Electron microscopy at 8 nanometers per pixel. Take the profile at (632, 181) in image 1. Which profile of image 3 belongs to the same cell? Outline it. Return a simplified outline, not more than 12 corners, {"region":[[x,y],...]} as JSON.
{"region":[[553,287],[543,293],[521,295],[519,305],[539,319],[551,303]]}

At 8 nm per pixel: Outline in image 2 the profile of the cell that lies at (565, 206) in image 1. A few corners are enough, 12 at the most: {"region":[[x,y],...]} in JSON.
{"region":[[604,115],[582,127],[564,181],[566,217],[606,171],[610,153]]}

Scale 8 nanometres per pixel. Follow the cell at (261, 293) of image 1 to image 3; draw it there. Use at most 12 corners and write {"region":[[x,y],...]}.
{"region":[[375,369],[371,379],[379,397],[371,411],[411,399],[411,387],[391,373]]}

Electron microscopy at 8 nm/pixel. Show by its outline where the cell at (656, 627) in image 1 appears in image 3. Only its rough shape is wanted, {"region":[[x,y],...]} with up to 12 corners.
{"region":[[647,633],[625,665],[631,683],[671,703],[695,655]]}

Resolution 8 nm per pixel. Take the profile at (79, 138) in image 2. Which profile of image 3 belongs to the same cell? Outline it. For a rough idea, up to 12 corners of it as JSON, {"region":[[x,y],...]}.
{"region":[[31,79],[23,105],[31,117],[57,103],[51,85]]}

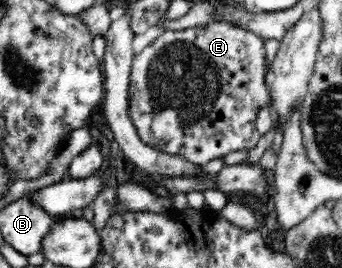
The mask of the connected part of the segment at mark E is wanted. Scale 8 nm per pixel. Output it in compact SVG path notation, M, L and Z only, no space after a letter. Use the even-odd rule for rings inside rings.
M216 22L203 28L165 30L142 51L134 54L128 104L129 115L140 140L153 149L180 155L199 166L212 159L222 159L234 151L257 147L262 135L256 129L256 117L260 107L270 103L263 41L264 38L252 30Z

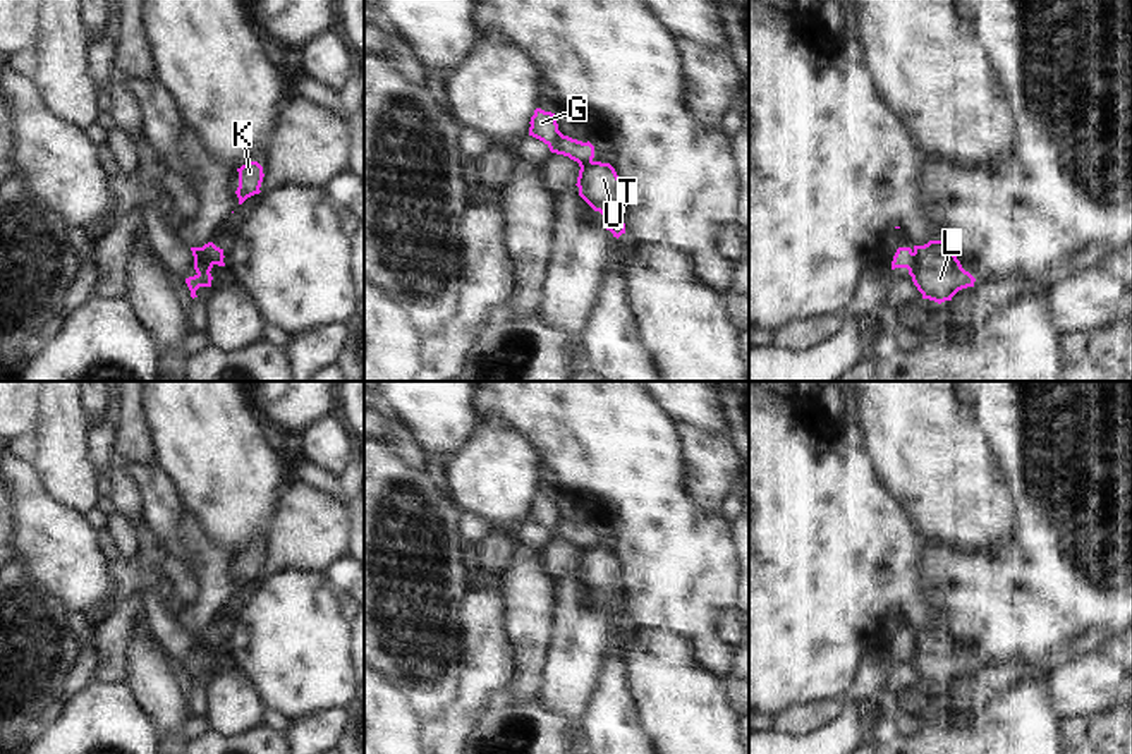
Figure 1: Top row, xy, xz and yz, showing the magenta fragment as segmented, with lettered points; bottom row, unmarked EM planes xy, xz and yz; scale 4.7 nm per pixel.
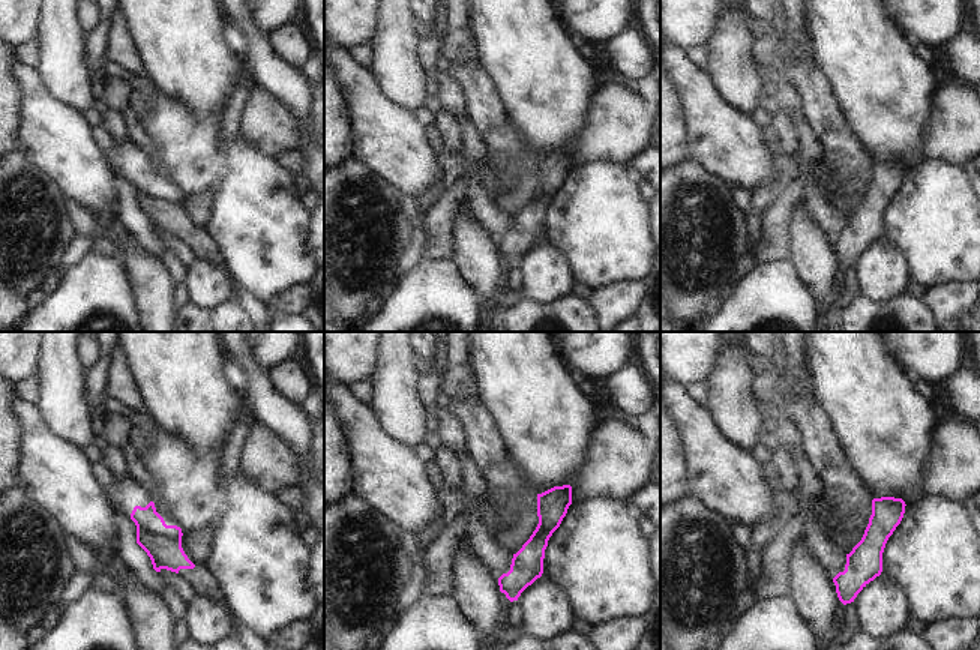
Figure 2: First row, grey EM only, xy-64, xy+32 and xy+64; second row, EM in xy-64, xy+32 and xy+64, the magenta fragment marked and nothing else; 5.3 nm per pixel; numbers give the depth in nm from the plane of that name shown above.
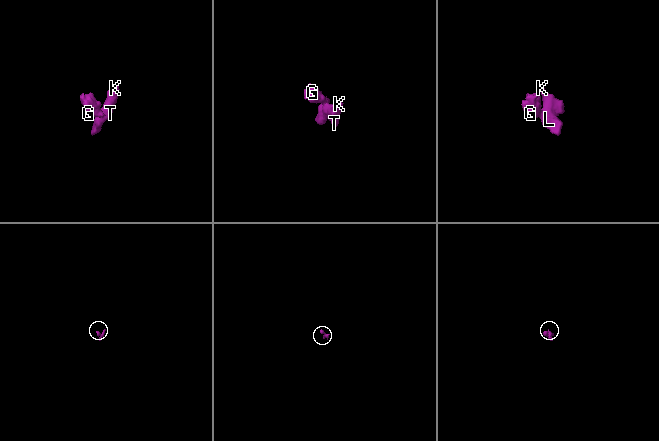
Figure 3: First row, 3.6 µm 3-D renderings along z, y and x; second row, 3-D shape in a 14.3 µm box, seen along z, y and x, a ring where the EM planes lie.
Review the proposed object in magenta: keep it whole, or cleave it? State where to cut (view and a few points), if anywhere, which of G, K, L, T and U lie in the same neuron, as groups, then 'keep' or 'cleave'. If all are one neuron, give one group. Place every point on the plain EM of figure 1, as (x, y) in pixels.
yz (914, 638), (918, 653), (911, 660) | G / K L T U | cleave

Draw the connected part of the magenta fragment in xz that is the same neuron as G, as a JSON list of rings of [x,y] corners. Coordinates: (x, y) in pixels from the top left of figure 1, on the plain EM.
[[[536,493],[529,508],[529,520],[543,526],[551,538],[569,541],[570,544],[577,546],[579,551],[584,551],[593,546],[594,531],[589,526],[582,527],[563,520],[558,515],[555,498]]]

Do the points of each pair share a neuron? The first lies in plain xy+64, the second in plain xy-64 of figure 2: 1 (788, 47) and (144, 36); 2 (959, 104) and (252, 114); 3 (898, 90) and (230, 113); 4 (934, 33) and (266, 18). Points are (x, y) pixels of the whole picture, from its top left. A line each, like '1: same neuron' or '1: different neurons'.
1: different neurons
2: same neuron
3: different neurons
4: same neuron

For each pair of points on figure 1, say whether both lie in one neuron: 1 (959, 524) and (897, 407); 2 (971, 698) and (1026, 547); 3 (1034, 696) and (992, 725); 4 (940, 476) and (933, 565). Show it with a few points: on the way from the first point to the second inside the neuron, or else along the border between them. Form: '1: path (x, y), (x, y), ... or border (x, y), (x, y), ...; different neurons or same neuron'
1: path (937, 495), (912, 459), (907, 437); same neuron
2: border (1022, 660), (995, 667), (979, 665); different neurons
3: path (1024, 706), (1002, 725); same neuron
4: border (925, 541), (947, 543), (974, 552); different neurons

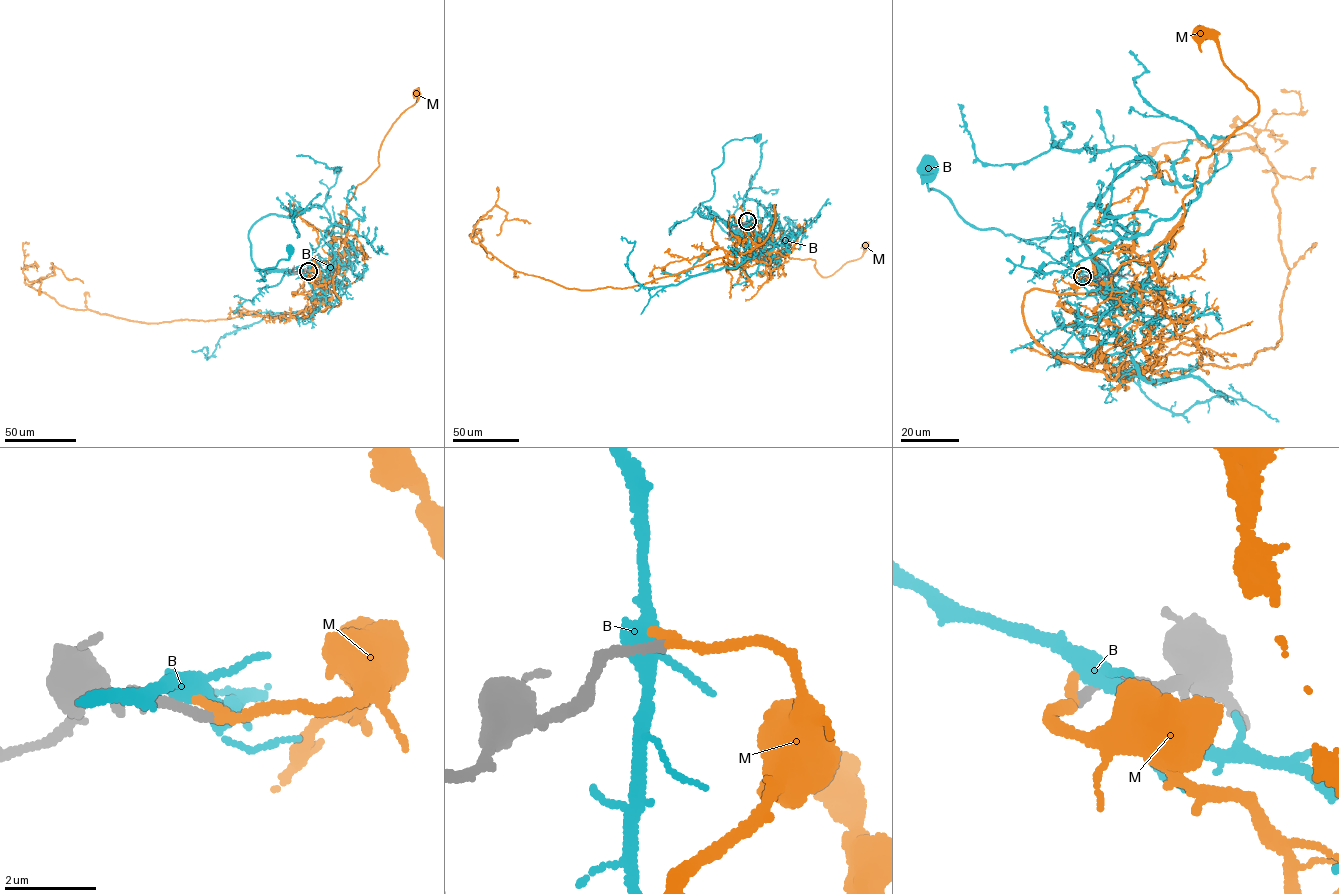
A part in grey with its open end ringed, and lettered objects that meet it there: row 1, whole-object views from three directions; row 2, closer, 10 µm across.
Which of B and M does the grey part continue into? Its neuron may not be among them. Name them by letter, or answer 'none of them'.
M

What the task asks:
Exact copy, no pictures: reproduce every record above.

Answer below:
Electron microscopy at 8 nanometers per pixel. Take the profile at (632, 181) in image 1. Which profile of image 3 belongs to the same cell? Outline it. Return a simplified outline, not more than 12 corners, {"region":[[x,y],...]} as JSON.
{"region":[[553,287],[543,293],[521,295],[519,305],[539,319],[551,303]]}

At 8 nm per pixel: Outline in image 2 the profile of the cell that lies at (565, 206) in image 1. A few corners are enough, 12 at the most: {"region":[[x,y],...]} in JSON.
{"region":[[604,115],[582,127],[564,181],[566,217],[606,171],[610,153]]}

Scale 8 nanometres per pixel. Follow the cell at (261, 293) of image 1 to image 3; draw it there. Use at most 12 corners and write {"region":[[x,y],...]}.
{"region":[[375,369],[371,379],[379,397],[371,411],[411,399],[411,387],[391,373]]}

Electron microscopy at 8 nm/pixel. Show by its outline where the cell at (656, 627) in image 1 appears in image 3. Only its rough shape is wanted, {"region":[[x,y],...]} with up to 12 corners.
{"region":[[647,633],[625,665],[631,683],[671,703],[695,655]]}

Resolution 8 nm per pixel. Take the profile at (79, 138) in image 2. Which profile of image 3 belongs to the same cell? Outline it. For a rough idea, up to 12 corners of it as JSON, {"region":[[x,y],...]}.
{"region":[[31,79],[23,105],[31,117],[57,103],[51,85]]}

The mask of the connected part of the segment at mark E is wanted. Scale 8 nm per pixel. Output it in compact SVG path notation, M, L and Z only, no space after a letter. Use the even-odd rule for rings inside rings.
M216 22L203 28L165 30L142 51L134 54L128 104L129 115L140 140L153 149L180 155L199 166L212 159L222 159L234 151L257 147L262 135L256 129L256 117L260 107L270 103L263 41L264 38L252 30Z

Figure 1: Top row, xy, xz and yz, showing the magenta fragment as segmented, with lettered points; bottom row, unmarked EM planes xy, xz and yz; scale 4.7 nm per pixel.
Figure 2: First row, grey EM only, xy-64, xy+32 and xy+64; second row, EM in xy-64, xy+32 and xy+64, the magenta fragment marked and nothing else; 5.3 nm per pixel; numbers give the depth in nm from the plane of that name shown above.
Figure 3: First row, 3.6 µm 3-D renderings along z, y and x; second row, 3-D shape in a 14.3 µm box, seen along z, y and x, a ring where the EM planes lie.
Review the proposed object in magenta: keep it whole, or cleave it? State where to cut (view and a few points), if anywhere, which of G, K, L, T and U lie in the same neuron, as groups, then 'keep' or 'cleave'. If all are one neuron, give one group. Place every point on the plain EM of figure 1, as (x, y) in pixels.
yz (914, 638), (918, 653), (911, 660) | G / K L T U | cleave

Draw the connected part of the magenta fragment in xz that is the same neuron as G, as a JSON list of rings of [x,y] corners. Coordinates: (x, y) in pixels from the top left of figure 1, on the plain EM.
[[[536,493],[529,508],[529,520],[543,526],[551,538],[569,541],[570,544],[577,546],[579,551],[584,551],[593,546],[594,531],[589,526],[582,527],[563,520],[558,515],[555,498]]]

Do the points of each pair share a neuron? The first lies in plain xy+64, the second in plain xy-64 of figure 2: 1 (788, 47) and (144, 36); 2 (959, 104) and (252, 114); 3 (898, 90) and (230, 113); 4 (934, 33) and (266, 18). Points are (x, y) pixels of the whole picture, from its top left. A line each, like '1: same neuron' or '1: different neurons'.
1: different neurons
2: same neuron
3: different neurons
4: same neuron

For each pair of points on figure 1, say whether both lie in one neuron: 1 (959, 524) and (897, 407); 2 (971, 698) and (1026, 547); 3 (1034, 696) and (992, 725); 4 (940, 476) and (933, 565). Show it with a few points: on the way from the first point to the second inside the neuron, or else along the border between them. Form: '1: path (x, y), (x, y), ... or border (x, y), (x, y), ...; different neurons or same neuron'
1: path (937, 495), (912, 459), (907, 437); same neuron
2: border (1022, 660), (995, 667), (979, 665); different neurons
3: path (1024, 706), (1002, 725); same neuron
4: border (925, 541), (947, 543), (974, 552); different neurons

A part in grey with its open end ringed, and lettered objects that meet it there: row 1, whole-object views from three directions; row 2, closer, 10 µm across.
Which of B and M does the grey part continue into? Its neuron may not be among them. Name them by letter, or answer 'none of them'.
M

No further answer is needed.